Álvarez celebrates in front of a huge crowd. Photograph: Meg Oliphant / Matchroom Boxing / AFP / Getty Images

Fighting like a southpaw and often keeping his hands low before throwing his serpentine jab, Saunders kept Álvarez busy while staying off the ropes, where he knew the Mexican would do his most hurtful job. But Saunders is a light hitter compared to Álvarez, who throws much harder and heavier punches, especially on the body. A simple statistic after the fight told a clear story. Álvarez landed 58 powerful shots against 30 thrown by Saunders.

Only one of those punches was needed to change the entire shape of Saunders’ contest and face. Álvarez dodged a Saunders right hand in the eighth round, then, with crisp precision, uncorked his own devastating right. It was a shaking uppercut, thrown perfectly by a master of his craft, and he rocked Saunders. His head recoiled and he staggered back. The damage was immediately visible, and lvarez approached with menacing authority. He knew the fight had changed course and he waved to his roaring supporters, urging them to make even more noise.

Saunders reached the end of the round, but all of his fiery spirit had evaporated as he crawled into his corner. An attempt was made to stem the swelling, but Tibbs quickly confirmed that Saunders was a beaten fighter.

Fans before the fight.
Fans before the fight. Photograph: Jerome Miron / USA Today Sports

Álvarez punched his chest in defiance of Saunders, who had upset him during the week and prompted the normally restrained Mexican to predict he would win by knockout between rounds seven and nine. “It wasn’t as hard as I expected,” lvarez said coldly, insisting he had won almost all of the rounds. “I think I broke his cheek. he did not go out [for round nine]. “

He paid a moving tribute to the predominantly Mexican crowd of 73,126, who set an attendance record for boxing in an indoor area in the United States. Texas has long flouted all Covid restrictions, but the turnout was still astonishing. This latest Canelo centerpiece has been heralded as ‘night boxing is back’ – but, with few masks in the crowd and no social distancing, the health implications during a global pandemic have been flatly overlooked.

Eddie Hearn, who promotes both men, was as expected in the winner’s corner and insisted that “the only fight there” for Álvarez is a final unification contest to clean up the super middleweight division. . Caleb Plant is the holder of the IBF title. Even before facing Saunders, lvarez had said he planned to unify all the belts by defeating Plant in September.

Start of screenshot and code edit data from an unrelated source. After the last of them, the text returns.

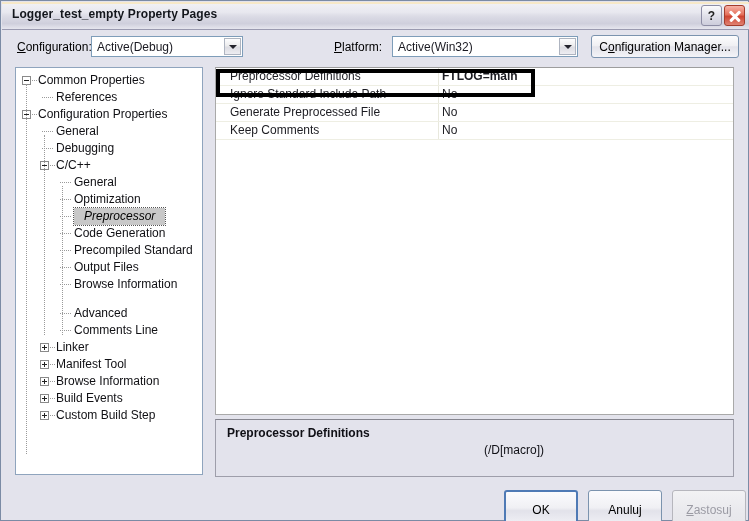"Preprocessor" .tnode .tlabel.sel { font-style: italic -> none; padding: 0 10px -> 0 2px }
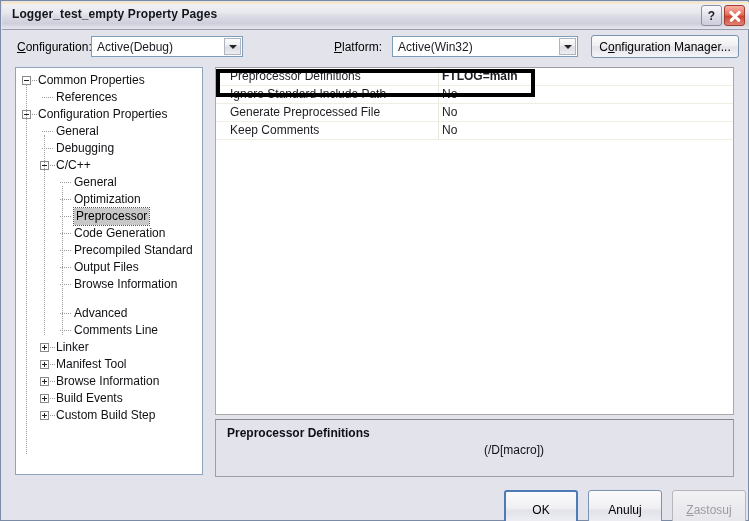"Precompiled Standard" span.tlabel { text: Standard -> Headers }
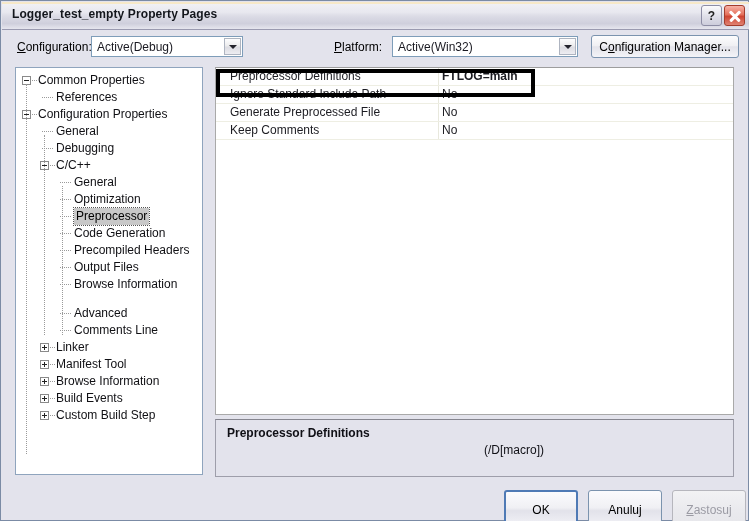"Comments Line" span.tlabel { text: Comments -> Document }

He reinforced that message in the ring when he turned to the camera, as if speaking directly to Plant, and said, “I’m coming. I’m coming, my friend.

It will be a huge salary for Plant – but fraught with danger. There are also various obstacles to overcome. Plant is promoted by the notoriously elusive Al Haymon, who may be reluctant to risk him against a Supreme Champion in Álvarez. It adds to the familiar tangle as Hearn tries to keep relentless Álvarez happy by ensuring a fight he wants so badly.

Hearn defended Saunders against allegations he had resigned. “He couldn’t see. He broke his eye socket.

Away from the heckling and hoopla, Saunders sat quietly in the ambulance as she left the arena. He was in that sad, lonely place of boxing reserves for those who had all the great speeches beaten. One day, maybe years from now, Canelo Álvarez will likely end up here as well, but by Saturday night his current dominance was evident. He was kissed by his family and friends, by fans and experts, as everything seemed secure in his kingdom.

There was no such joy for Saunders as the ambulance moved through the dark streets. At the hospital, he would learn the full extent of the damage he suffered during a grueling night of boxing.